Pirates aren’t that bad, mkay?

Posted in Uncategorized

So, as royalty statements went out this quarter, the near-deafening cry that went up from ebook authors was, “STUPID PIRATES”. This is pretty much to be expected. If I do a google search of my pen name, Abigail Barnette (Abigail’s latest steampunk story, BOUND IN BRASS is now available at All Romance Ebooks), illegal download requests and sites pop up on the very first page. It’s enough to make an author gnash her teeth and rend her garments. Unless we start to look at it another way.

This man is not the enemy. This man gets us drunk.

First of all, we need to stop looking at every download as a sale lost. There’s an old saying, “Why buy the cow when you can get the milk for free?” I’ve never really understood that saying, because it usually has to do with women giving up sex for free, and the whole milk metaphor seems to work better in conjunction with semen, but that’s a blog post for another time. While one could apply this to e-piracy of our books by saying, “If they couldn’t get the books for free, they would purchase them,” I think the opposite is true. If ebook pirates couldn’t get the books (milk) for free, they wouldn’t buy them (the cow), anyway. Because clearly, if you’re getting it for free, it’s not something you’d be willing to spend money on. The opportunity is there for these people. They can easily go find our books on any of the fine retail websites that carry them. But they don’t. Instead, they go on message boards and say, “Looking for a torrent, plz,” and wait. They wait for it for free, when they could easily drop the measly three or so bucks to have it immediately. To me, that kind of proves that they don’t want that book that bad. They want it, but obviously not enough to pay for it.

RECORDS FOR THE TASK:
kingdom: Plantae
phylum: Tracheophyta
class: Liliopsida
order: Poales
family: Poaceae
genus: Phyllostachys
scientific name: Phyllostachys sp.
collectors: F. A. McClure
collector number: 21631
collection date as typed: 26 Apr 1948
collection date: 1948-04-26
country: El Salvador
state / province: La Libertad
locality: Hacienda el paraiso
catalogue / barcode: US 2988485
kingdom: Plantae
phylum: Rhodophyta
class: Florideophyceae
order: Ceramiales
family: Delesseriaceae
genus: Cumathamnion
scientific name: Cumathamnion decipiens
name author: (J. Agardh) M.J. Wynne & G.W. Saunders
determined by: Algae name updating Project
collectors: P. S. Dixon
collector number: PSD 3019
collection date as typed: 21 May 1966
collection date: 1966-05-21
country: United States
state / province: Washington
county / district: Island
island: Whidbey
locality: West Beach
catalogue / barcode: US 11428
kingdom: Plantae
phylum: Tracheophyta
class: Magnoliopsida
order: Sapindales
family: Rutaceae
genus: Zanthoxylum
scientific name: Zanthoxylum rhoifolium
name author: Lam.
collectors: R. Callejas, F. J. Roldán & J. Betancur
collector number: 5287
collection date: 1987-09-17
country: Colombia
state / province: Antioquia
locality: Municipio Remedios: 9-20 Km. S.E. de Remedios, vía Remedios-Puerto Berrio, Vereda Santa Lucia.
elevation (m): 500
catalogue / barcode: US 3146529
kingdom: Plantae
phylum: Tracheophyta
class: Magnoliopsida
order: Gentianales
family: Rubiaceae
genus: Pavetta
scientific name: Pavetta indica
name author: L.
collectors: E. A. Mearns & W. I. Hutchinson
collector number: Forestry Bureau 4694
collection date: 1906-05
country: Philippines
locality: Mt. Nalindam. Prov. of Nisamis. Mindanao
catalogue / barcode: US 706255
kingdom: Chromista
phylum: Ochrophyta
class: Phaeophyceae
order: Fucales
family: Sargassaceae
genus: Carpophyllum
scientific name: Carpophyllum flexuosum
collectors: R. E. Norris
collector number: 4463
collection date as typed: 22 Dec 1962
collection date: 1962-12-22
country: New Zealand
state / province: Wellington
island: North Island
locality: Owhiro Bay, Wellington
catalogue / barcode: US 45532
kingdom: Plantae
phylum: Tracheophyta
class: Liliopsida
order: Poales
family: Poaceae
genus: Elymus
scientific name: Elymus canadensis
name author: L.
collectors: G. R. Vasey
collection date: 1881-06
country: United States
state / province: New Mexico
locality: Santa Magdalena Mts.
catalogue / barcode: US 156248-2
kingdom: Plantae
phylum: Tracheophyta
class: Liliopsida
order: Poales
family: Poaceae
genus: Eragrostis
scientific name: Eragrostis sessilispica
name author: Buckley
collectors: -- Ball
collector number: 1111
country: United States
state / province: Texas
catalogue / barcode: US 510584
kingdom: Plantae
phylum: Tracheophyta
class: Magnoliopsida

TASK 1: In the records, starting with the line that contains "state / province: New Mexico" and going on through the end of the records, change "name author" to "authority". Give those lines back with nothing else altered.
TASK 2: Write what comes next in the blog post about ebook piracy, picking up after its last sentence.

ANSWER 1:
state / province: New Mexico
locality: Santa Magdalena Mts.
catalogue / barcode: US 156248-2
kingdom: Plantae
phylum: Tracheophyta
class: Liliopsida
order: Poales
family: Poaceae
genus: Eragrostis
scientific name: Eragrostis sessilispica
authority: Buckley
collectors: -- Ball
collector number: 1111
country: United States
state / province: Texas
catalogue / barcode: US 510584
kingdom: Plantae
phylum: Tracheophyta
class: Magnoliopsida

ANSWER 2:
So, instead of going, “I saw that my book was illegally downloaded twelve times from this site, that means twelve sales I lost,” maybe we should look at it like, “My book was downloaded twelve times. That means twelve more people read it than would have otherwise.” Sure, this doesn’t have the same monetary value to us as authors, but it does have some value.
I’ll fess up to something here: I’ve been known to download episodes of popular cable television shows because I’m too poor and too cheap to pay for cable. It is what it is, okay? Occasionally, I’ll tell one of my friends, “You have got to watch this show, it’s totally awesome.” But she won’t illegally download anything. Not a song, not a book, not a tv show, not a set of photoshop brushes, nothing. She is the anti-pirate. I can respect that. So, when I tell her, “You really need to see this show,” she waits for the dvd, and either rents it or buys it through perfectly legal means.
Let’s extrapolate that out, to the world of books, specifically, romance books, where our reputations as authors are based largely on word-of-mouth sales. Let’s pretend our pirate’s name is… I don’t know, Sheila. We’ll call her Sheila. For whatever reason, be it our current economy or just plain being a miser, Sheila doesn’t spend much money on books. If she wants a paperback, she gets it from her library, if she wants an ebook, she downloads it from a pirate site. So, let’s say Sheila downloads… oh, I don’t know, GIANT by Abigail Barnette, and she likes it so much that she tells her friend, we’ll call this friend… Harriet, about how great GIANT is, what with the sweet romance and super hot love scenes and all. Harriet, being morally opposed to piracy, goes and buys GIANT from ARe. And while she’s there, she picks up the first book in the series, GLASS SLIPPER.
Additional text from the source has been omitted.